As noted by Berk, the high GPU wait time is the desired behavior here. And you were right, the neighbor search is not the problem.

But I see some curious stuff in your logs:

  1. All the energies, pressures, and temperatures in the log are exactly zero. That is quite unusual. Is that expected for your forcefield?
  2. If you run the smaller simulations for 1000 steps too, then, with 1 ms / step, this corresponds to ~1 second total run time, and the things get much slower for runs > 10 seconds. There could be thermal throttling issues for longer runs. That would not fully explain the x250 slowdown (unless the card’s cooling is woefully bad), but it fits with your power use observations. Have you looked at the temperature and clocks (SCLK, MCLK in rocm-smi) of the card during these longer runs?
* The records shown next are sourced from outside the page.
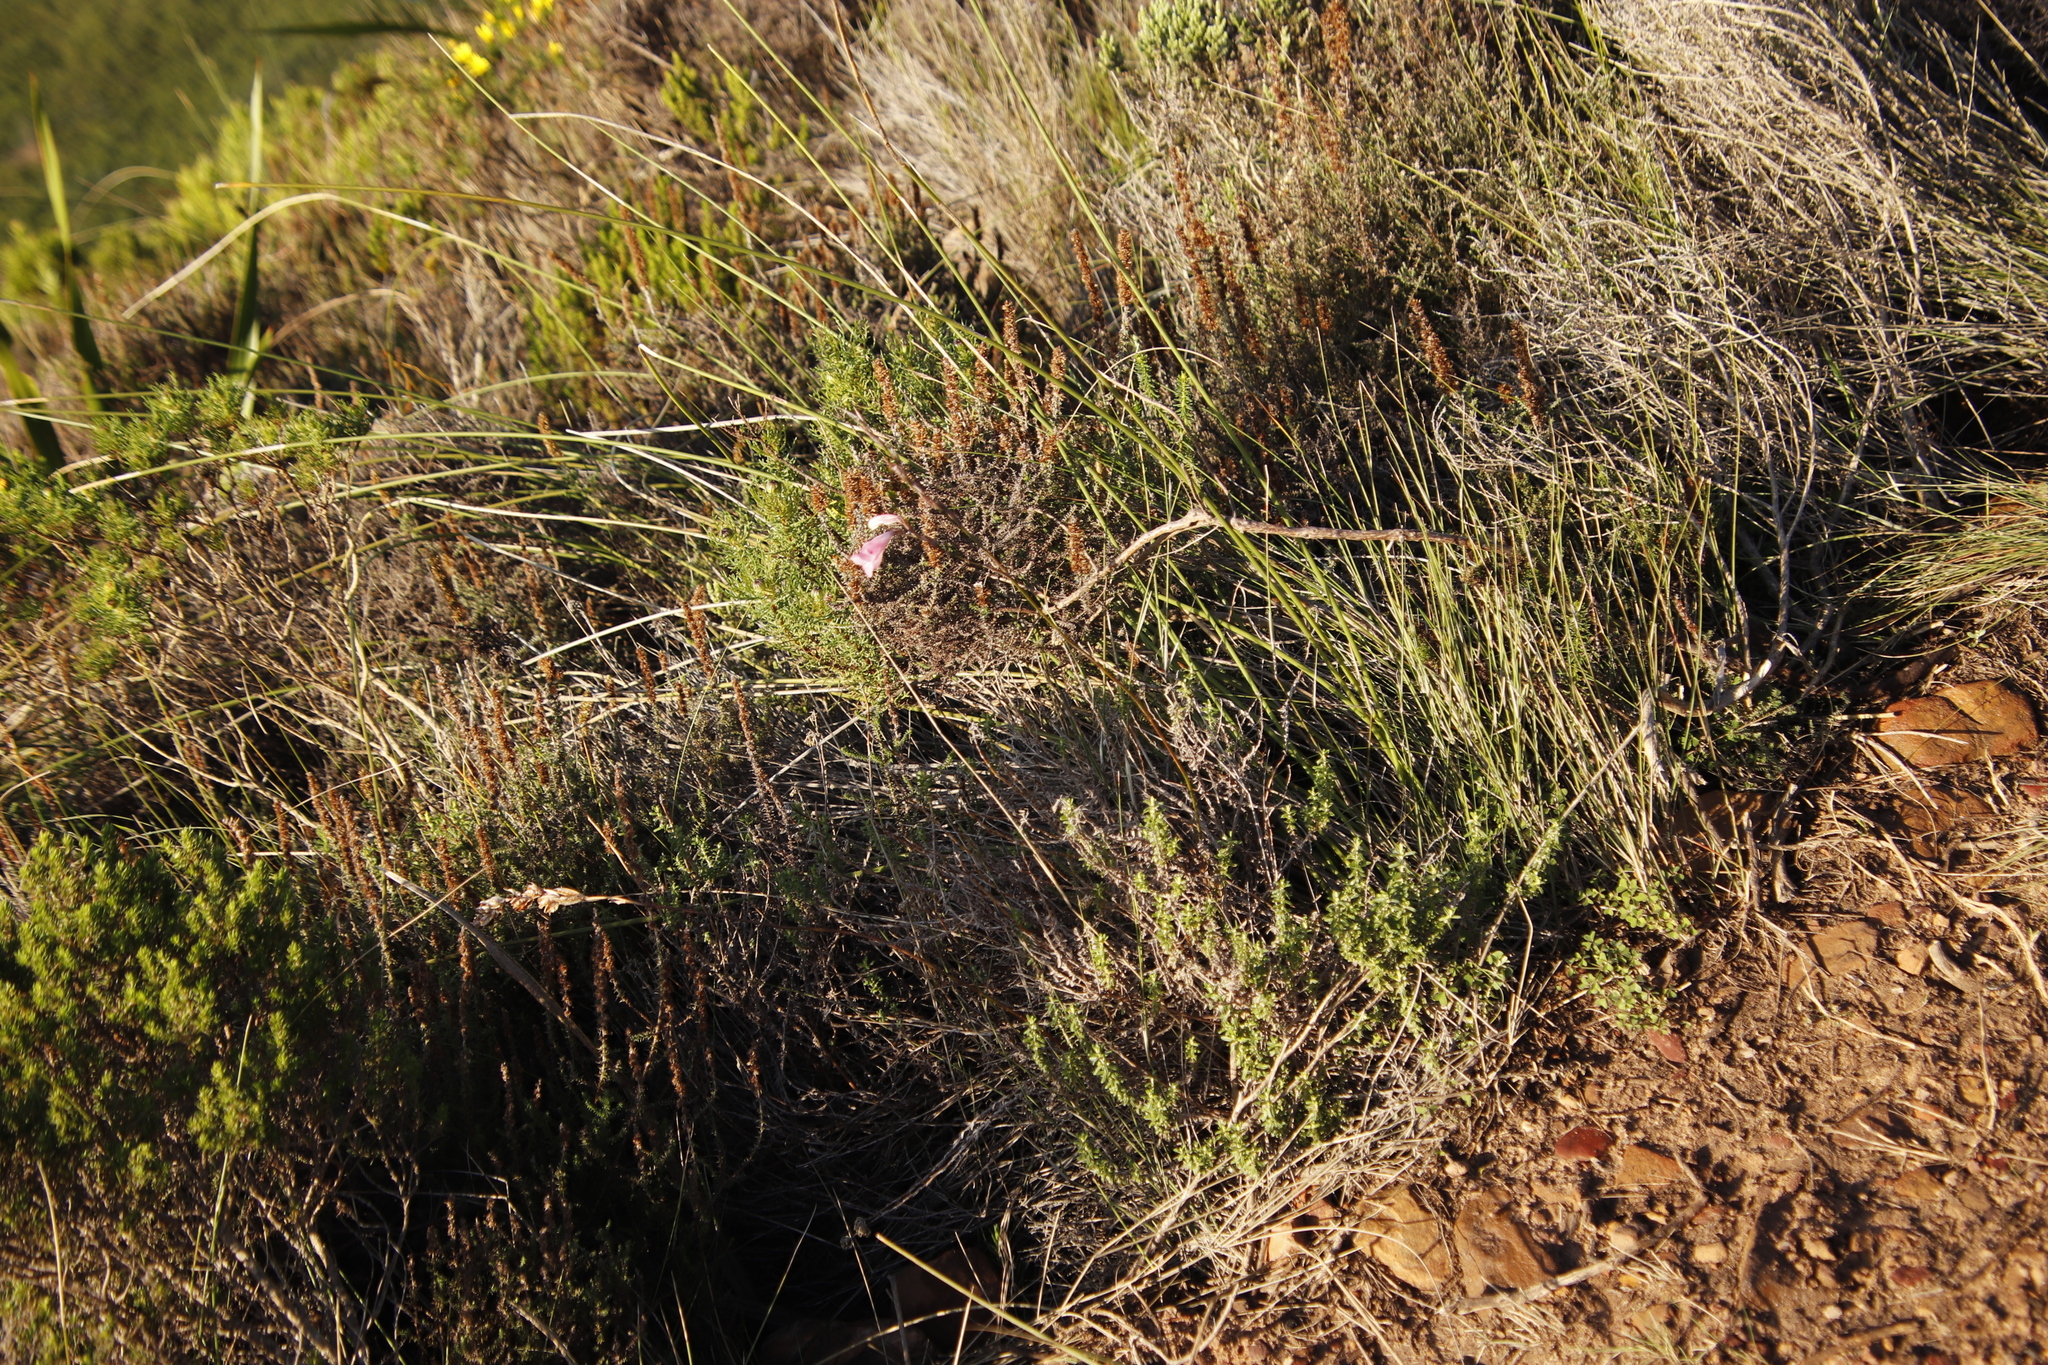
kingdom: Plantae
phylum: Tracheophyta
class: Liliopsida
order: Asparagales
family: Iridaceae
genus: Gladiolus
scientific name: Gladiolus brevifolius
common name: March pypie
The LLC / “Infinity Cache” on the card is, as Gusten said, 128MB. That is around the total size for F + XYZQ arrays for a 4M particle system. Not much left for the neighborlist, but the zeroes in energies as well as low time in Neighbor search despite having nstlist = 10 suggest that it won’t need a lot of space. So, it is in the ballpark.

But 2 seconds/step we see in the log file seems too much for an 11M system. RX6400 with 16MB LLC does 80 ms/step on a 1.5M system (grappa box, so very different composition; larger systems don’t fit in the GPU memory, but anyway we’re far from fitting into the cache), and RX6800 has 5x more compute units and 4x GDDR bandwidth.

The strange energies are intentional. All the interactions are zero, because I want to have the exact same coordinates for all steps in the comparison between methods.

There aren’t any major throttling issues here, I’ve checked with longer runs for the smaller systems, and the thermals in my machine are excellent.

Perhaps the systems I use cause an issue somehow, but it appears I can’t attach coordinate files(.gro). The systems are relatively sparse, with each particle being represented by a relatively dense cluster of atoms. Here are the files I can attach

test.mdp (576 Bytes)
cg.1000000.top (75 Bytes)

Edit: Is there any way I could send the other relevant files
files to you(coordinate, forcefield. etc)? I assume it would be a lot easier to analyze if you could run it yourselves.

The top file doesn’t say anything.

Note that if all non-bonded parameters are zero the pairlist will only contain small diagonal blocks.

So the pair list is filtered based on the interaction parameters as well? Is there any way to get around this for testing? I just want to benchmark the nonbonded interaction performance for a given particle configuration, and repeat it a number of times to get decent statistics. My first idea was to set the timestep to 0 but gromacs doesn’t allow that.

You can freeze all the particles.

Ah, of course. It’s obvious now that you mention it. I find that GROMACS is a bit tricky to benchmark like this because I don’t know what might be optimized away.
I will test it and see.

Freezing the atoms forces GROMACS to do updates on the CPU, which should slow things down, but for whatever reason, the performance scaling seems more reasonable now. For the largest system it’s about 10x faster now.

Yes, frozen atoms are not supported with GPU update :( But good to know that the issues with the force calculation are now gone.

Perhaps you can just set a very small timestep and a very small force constant? The particles would not stay exactly where they are, but it’s highly unlikely that them moving in, say, 1/1000 of a normal timestep (whatever it is for your atomistic/CG forcefield) would change the configuration enough to alter the performance.

If there’s any consolation, when benchmarking during the development, we don’t usually bother with such things, and just use “production” settings for forcefield, timestep etc.

If update on the CPU makes things much faster, that could be because less memory is required on the GPU when masses, velocities and likely an extra coordinate vector are not needed.

If you want to update on the GPU, you could also set the masses to 1e12.

PS: getting the pairlist to not skip non interacting atoms is a single line change, if you need that.